EXERCISE GOAL
Could you reproduce the lines below from the one with "on Successful Replace]" through the one with "[Validate Input Balances]"? Keep both ends and add nothing.

Stored data entries
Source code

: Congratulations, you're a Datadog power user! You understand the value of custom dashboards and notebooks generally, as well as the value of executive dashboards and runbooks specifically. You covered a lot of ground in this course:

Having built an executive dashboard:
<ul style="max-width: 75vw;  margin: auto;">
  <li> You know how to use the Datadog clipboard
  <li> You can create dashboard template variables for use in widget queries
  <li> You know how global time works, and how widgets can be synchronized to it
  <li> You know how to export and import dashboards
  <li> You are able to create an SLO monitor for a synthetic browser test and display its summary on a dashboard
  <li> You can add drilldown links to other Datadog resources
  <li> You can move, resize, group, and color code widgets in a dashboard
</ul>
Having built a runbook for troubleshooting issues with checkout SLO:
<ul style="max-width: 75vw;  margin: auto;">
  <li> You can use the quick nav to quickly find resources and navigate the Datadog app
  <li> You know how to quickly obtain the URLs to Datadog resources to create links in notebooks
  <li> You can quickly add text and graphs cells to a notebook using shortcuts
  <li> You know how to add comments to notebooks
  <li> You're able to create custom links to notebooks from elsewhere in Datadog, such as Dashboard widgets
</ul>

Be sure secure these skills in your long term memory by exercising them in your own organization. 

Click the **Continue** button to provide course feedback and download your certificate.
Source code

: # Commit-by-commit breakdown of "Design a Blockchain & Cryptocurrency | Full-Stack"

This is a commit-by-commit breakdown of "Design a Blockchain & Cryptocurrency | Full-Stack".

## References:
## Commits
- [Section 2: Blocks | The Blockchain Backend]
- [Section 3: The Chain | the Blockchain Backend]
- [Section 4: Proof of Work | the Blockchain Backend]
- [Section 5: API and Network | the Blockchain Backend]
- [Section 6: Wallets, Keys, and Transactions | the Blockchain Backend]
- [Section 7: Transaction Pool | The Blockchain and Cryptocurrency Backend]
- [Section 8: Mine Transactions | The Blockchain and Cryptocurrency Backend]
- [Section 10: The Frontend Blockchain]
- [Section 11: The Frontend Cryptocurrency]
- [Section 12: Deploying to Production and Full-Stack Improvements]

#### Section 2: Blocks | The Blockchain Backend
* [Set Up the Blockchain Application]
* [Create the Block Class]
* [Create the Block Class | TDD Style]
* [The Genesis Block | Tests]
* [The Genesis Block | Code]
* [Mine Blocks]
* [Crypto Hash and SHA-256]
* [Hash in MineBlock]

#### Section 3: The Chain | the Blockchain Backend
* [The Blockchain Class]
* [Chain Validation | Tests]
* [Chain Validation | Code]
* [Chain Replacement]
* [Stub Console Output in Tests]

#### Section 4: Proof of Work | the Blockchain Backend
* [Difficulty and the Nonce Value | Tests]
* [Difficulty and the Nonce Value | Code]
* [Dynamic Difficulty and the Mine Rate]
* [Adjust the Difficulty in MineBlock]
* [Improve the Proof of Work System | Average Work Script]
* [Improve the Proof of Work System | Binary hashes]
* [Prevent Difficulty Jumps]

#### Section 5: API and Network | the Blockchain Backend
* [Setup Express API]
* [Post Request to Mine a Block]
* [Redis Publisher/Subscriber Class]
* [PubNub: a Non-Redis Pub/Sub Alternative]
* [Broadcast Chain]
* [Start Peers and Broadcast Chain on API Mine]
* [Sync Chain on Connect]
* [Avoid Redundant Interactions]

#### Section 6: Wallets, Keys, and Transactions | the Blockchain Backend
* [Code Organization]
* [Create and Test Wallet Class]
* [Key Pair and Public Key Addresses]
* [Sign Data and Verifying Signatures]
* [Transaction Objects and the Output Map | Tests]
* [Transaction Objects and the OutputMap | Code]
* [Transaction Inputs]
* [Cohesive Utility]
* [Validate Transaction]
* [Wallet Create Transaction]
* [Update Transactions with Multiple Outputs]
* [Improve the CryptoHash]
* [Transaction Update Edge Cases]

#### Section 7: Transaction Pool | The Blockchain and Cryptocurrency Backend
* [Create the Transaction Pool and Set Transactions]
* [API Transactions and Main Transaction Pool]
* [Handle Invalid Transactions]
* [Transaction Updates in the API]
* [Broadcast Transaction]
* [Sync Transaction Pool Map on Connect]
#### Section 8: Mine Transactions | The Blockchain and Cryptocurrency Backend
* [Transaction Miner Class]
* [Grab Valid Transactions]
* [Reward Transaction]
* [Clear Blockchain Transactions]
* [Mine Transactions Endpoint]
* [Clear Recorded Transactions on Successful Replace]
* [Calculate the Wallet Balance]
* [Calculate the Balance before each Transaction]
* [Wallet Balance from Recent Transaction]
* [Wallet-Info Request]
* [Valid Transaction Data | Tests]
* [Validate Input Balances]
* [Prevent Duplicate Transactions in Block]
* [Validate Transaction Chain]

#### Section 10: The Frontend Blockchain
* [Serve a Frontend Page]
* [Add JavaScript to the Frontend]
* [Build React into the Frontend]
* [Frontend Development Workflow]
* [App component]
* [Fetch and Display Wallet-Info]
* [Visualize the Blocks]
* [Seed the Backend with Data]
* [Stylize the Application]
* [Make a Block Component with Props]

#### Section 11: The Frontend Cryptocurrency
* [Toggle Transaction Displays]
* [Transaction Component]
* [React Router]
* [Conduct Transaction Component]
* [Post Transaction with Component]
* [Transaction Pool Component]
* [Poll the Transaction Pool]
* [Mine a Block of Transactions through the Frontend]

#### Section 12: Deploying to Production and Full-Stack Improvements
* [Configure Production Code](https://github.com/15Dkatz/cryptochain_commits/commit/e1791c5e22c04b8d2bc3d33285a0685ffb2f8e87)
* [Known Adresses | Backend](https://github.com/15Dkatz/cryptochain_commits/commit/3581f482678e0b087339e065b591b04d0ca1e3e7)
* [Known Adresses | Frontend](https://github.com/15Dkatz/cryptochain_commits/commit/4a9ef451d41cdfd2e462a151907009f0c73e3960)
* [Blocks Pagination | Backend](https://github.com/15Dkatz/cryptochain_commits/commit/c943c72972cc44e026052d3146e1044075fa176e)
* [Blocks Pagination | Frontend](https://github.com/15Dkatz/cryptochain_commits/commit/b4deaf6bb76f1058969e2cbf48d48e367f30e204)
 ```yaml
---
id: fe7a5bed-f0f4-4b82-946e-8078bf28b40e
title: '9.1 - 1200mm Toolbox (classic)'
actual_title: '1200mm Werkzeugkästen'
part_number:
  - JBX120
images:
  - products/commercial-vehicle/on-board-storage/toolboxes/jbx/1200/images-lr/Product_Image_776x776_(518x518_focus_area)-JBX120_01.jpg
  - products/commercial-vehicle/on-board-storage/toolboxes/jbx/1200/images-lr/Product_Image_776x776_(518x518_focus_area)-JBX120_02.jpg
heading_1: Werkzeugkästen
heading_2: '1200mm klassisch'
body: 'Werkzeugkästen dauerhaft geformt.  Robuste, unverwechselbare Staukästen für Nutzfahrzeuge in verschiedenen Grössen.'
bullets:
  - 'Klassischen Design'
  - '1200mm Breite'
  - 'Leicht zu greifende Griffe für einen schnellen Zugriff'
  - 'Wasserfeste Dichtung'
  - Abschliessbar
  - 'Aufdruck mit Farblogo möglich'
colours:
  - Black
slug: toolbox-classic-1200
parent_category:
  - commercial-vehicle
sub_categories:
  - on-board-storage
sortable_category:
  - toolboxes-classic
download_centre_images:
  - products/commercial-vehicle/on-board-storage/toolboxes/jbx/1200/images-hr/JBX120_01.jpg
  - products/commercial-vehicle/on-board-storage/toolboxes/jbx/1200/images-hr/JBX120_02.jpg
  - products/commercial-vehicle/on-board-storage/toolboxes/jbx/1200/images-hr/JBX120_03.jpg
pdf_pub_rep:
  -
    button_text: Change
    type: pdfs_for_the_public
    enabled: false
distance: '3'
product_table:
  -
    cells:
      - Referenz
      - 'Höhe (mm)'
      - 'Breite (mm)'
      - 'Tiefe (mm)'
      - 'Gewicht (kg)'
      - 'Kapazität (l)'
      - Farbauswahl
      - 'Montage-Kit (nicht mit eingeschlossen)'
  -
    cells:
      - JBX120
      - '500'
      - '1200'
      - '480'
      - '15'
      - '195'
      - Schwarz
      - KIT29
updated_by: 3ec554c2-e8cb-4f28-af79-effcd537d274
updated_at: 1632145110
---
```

ANSWER BELOW
* [Clear Recorded Transactions on Successful Replace]
* [Calculate the Wallet Balance]
* [Calculate the Balance before each Transaction]
* [Wallet Balance from Recent Transaction]
* [Wallet-Info Request]
* [Valid Transaction Data | Tests]
* [Validate Input Balances]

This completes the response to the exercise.